Küresel etkisi olan bir ziyaret
İki ülke arasında gerek tarihsel gerekse son dönemdeki gelişmeler bağlamında politik gerilim yaşansa da Abe’nin ziyareti yeni bir anlayışın ve işbirliklerinin geliştirilmesi imkânını içinde barındırıyor. Bunun yanı sıra, öncelikle Doğu Asya’da ve giderek genişleyen bir çerçevede Güneydoğu Asya, Hint Okyanusu ve küresel boyuta ulaşan sorun ve gelişmelerin iki ülkeyi birbirine yaklaştıran olgular içerdiği de bir gerçek. Bu bağlamda, Abe’nin Cinping ile buluşmasını salt bu iki ülke ilişkileri ile sınırlı görülemez.

Bu çerçevede, ziyaretin zamanlamasına kısaca değinmek gerekir. Özellikle Kore Yarımadası’nda bu yılbaşına kadar varlığını ciddi bir şekilde hissettiren nükleer tehdit ve bunun akabinde oluşabilecek sıcak bir gelişmede, Japonya birincil hedefler arasında bulunuyordu. Gerek Çin-Kuzey Kore yakınlığı, gerekse 20. yüzyıl ilk yarısında yaşanan gelişmeler, Japonya’yı Çin’le ilişkilerini mesafeli tutmasına neden oluyordu. Trump-Kim görüşmesinin ardından bu tehdit yerini bölgede barış havasına bırakmasının hiç kuşku yok ki, Japonya’yı psikolojik olarak rahatlattığını söyleyebiliriz. Ayrıca, bu gelişme Japonya’nın Çin’le ilişkilerinin yeni bir döneme girmesi anlamı da taşıyor.
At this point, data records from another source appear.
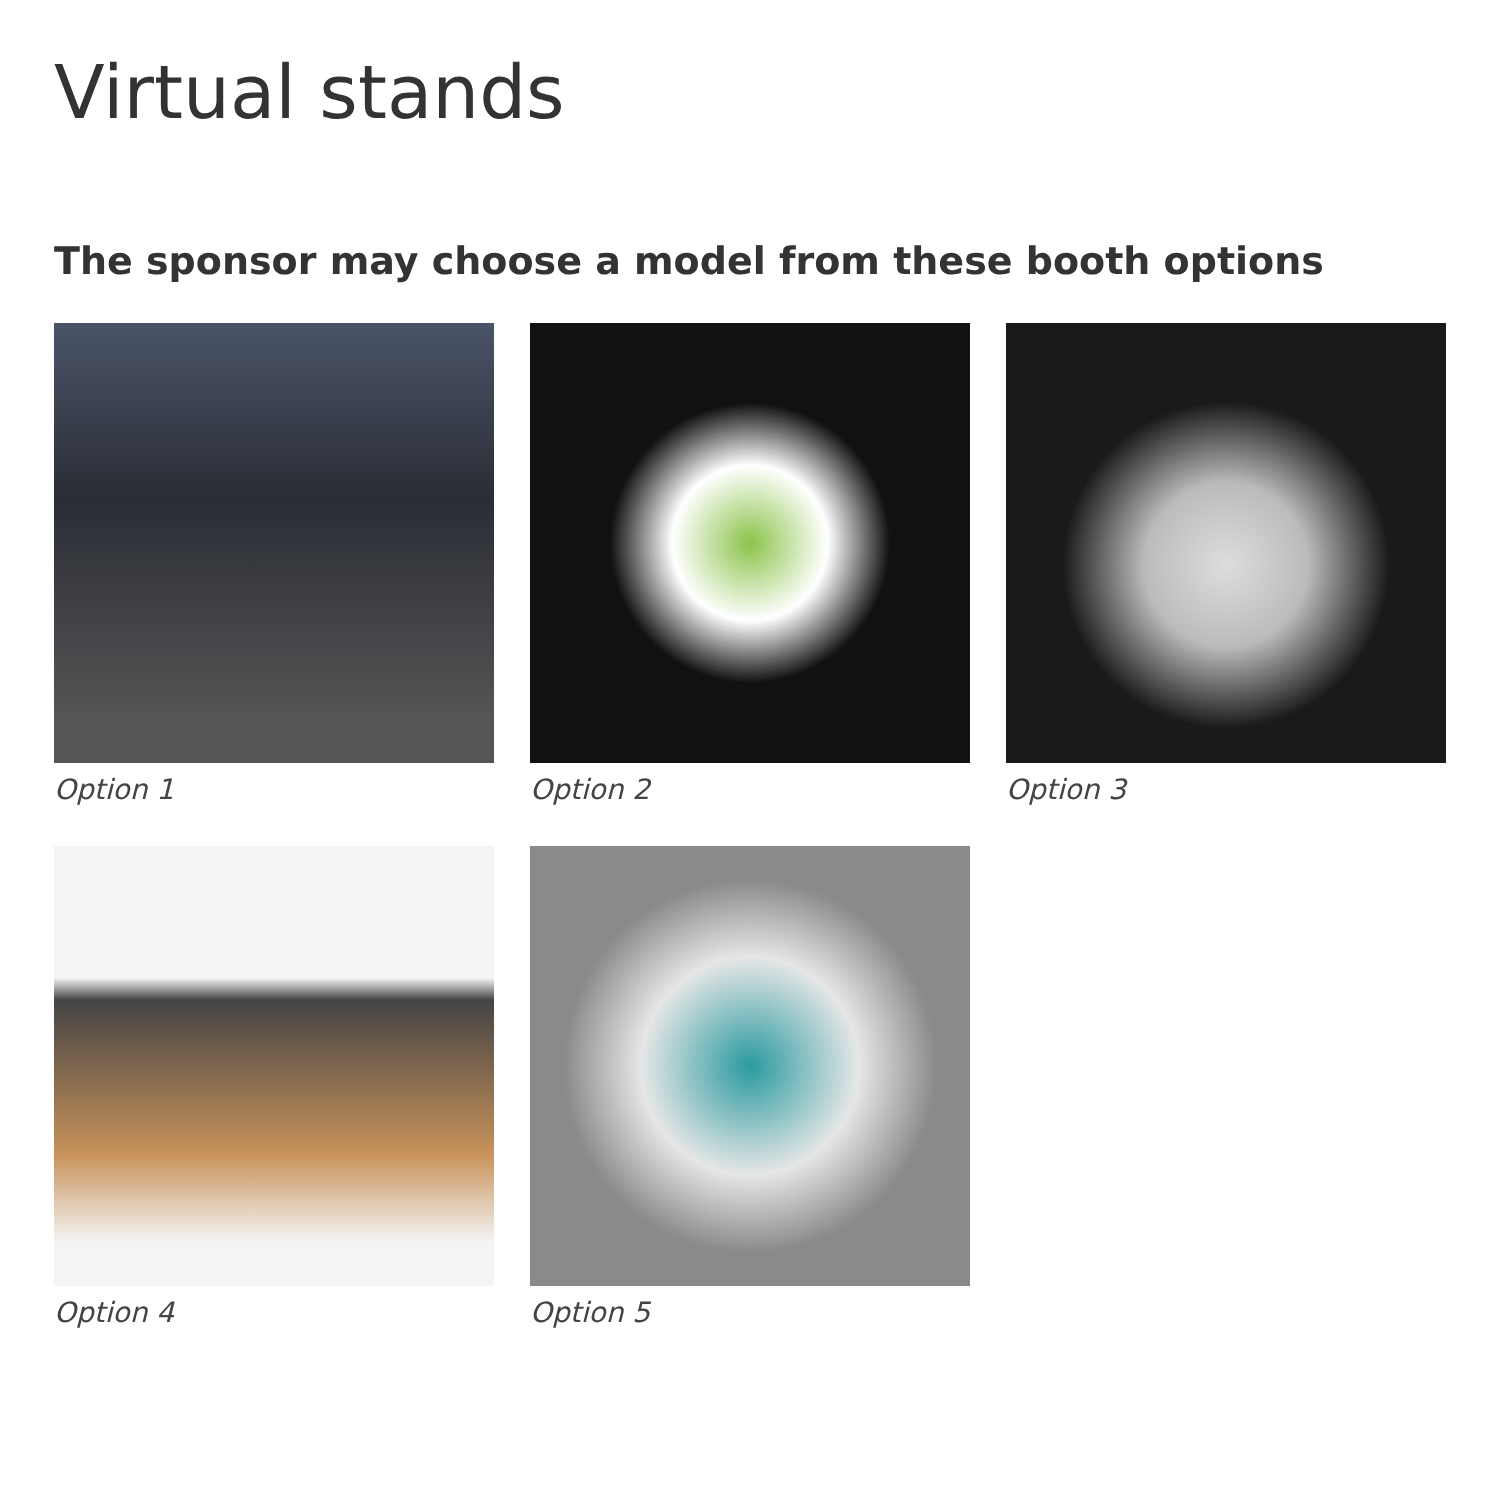Virtual stands
The sponsor may choose a model from these booth options
Option 1
Option 2
Option 3
Option 4
Option 5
Ticaret savaşları - alternatif politikalar
Bir başka önemli gelişme ise, ABD’de Trump yönetiminin Çin’e yönelik ticari yaptırımlarıyla oluşan soğuk savaş atmosferi… Yukarıda dile getirdiğim üzere Kore Yarımadası özelinde Doğu Asya’ya barış hakim olma sürecindeyken, ABD’nin yine aynı bölgeyle tabii ki farklı bir bağlamda Çin’le ticareti hedef alarak çatışmacı bir ortama zemin hazırlaması tastamam bir çelişki.

ABD’nin ticaret savaşlarını bölgeselden küresele yaymasının başat unsuru olan Çin’e yönelik yaptırımlar sadece bu iki ülke ile de sınırlı kalmıyor. Bu bağlamda, Japonya her ne kadar ABD’nin bölgedeki en önemli müttefiki olsa da, ticari ilişkiler noktasında Japonya ABD yönetiminin içe kapanmacı ekonomi politikalarını ve ticaret savaşlarını onaylar bir politika sergilemiyor.
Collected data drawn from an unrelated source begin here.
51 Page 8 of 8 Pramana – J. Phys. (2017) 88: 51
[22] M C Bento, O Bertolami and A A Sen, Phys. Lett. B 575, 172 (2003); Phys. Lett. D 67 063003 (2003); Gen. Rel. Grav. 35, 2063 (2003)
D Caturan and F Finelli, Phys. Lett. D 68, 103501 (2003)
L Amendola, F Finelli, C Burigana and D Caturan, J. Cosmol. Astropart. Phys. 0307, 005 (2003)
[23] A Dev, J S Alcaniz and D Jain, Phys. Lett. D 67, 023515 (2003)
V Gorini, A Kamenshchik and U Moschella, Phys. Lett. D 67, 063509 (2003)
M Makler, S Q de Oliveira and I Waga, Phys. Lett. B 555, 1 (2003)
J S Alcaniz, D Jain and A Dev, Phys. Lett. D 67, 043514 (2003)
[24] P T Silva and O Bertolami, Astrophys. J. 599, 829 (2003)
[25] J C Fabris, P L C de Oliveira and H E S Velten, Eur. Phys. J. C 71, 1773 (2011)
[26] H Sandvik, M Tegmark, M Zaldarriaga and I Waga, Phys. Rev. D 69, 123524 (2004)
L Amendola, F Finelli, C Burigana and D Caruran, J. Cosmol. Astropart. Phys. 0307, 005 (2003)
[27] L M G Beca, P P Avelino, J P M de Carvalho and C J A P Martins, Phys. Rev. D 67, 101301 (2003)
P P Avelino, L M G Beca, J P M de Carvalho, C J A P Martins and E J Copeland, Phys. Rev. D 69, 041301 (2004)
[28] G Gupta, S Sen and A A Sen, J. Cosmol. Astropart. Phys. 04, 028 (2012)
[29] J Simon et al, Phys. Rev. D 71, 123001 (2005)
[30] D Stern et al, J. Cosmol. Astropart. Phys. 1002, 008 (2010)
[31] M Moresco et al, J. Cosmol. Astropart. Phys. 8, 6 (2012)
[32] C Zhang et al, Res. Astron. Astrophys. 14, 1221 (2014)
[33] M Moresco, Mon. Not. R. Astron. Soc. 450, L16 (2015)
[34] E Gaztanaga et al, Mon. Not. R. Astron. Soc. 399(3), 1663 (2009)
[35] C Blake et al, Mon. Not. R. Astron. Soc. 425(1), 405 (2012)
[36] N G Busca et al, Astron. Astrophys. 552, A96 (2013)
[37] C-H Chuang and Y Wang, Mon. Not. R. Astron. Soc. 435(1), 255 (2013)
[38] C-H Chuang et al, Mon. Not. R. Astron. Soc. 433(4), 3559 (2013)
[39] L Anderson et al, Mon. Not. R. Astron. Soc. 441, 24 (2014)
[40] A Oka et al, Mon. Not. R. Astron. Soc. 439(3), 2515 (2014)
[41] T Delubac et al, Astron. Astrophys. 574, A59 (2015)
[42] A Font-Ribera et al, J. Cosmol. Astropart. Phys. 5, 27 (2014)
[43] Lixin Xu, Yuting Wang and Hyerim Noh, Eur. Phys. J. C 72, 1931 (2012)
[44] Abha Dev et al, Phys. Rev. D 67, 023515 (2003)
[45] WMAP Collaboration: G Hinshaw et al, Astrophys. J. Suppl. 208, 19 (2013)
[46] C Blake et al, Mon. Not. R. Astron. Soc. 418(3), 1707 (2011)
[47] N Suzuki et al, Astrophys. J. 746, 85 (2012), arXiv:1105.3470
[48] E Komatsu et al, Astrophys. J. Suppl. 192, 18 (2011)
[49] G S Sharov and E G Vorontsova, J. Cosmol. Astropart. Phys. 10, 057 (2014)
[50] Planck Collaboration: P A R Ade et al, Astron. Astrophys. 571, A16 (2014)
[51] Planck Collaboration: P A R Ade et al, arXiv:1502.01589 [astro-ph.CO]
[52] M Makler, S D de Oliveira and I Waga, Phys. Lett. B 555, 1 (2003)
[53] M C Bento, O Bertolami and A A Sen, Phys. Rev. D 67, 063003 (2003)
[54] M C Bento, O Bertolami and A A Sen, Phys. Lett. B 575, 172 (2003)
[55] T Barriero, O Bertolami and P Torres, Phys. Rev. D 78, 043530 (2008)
Japonya’nın kalkınma süreçlerinde liberal kapitalizmin olmazsa olmazlarından serbest ticareti onaylayan yaklaşımı, Donald Trump’ın bu son politikasını gizli/açık eleştirmesine neden oluyor. Bu ticaret savaşında Çin’in ABD’ye bağımlı olmama ve yeni açılımlar ortaya koyacağı dikkate alındığında, hiç kuşku yok ki, bu anlamda kendi bölgesinde ilk yönelebileceği ülkelerden biri Japonya.

Japonya’nın kapalı ekonomiler, içe kapanmacı politikalar karşısındaki tutumunu, Trump’ın daha başkanlık koltuğuna oturur oturmaz reddine imza attığı Trans Pasifik İşbirliği Anlaşması’nın (TPPA) ABD’li veya ABD’siz sürdürülebilirliği konusundaki öncü rolü olmuştu. Benzer bir yaklaşımı, şimdi ABD’nin sırtını çevirdiği Çin’le gerçekleştirme ve hatta iki gücün birleşimi ile bölgede yeni bir sinerji oluşturma konusunda adımlar atmasını süprizle karşılamamak gerekir.

Çin sorumluluk alır mı?
Japonya’nın böylesi bir dönemde Çin’le ilişkileri yeniden düzenleme konusundaki inisiyatifinin öte yanında, Çin’i reaktive etme çabası olarak da görülebilir. Bununla ne demek istiyoruz? Çin küresel ekonominin ikinci büyük gücü olmakla birlikte, özellikle siyasal ilişkiler, uluslararası anlaşmalar ve kararlar gibi hususlarda kendi başına buyruk bir seyir takip eden politikalarına tanık olunuyor. 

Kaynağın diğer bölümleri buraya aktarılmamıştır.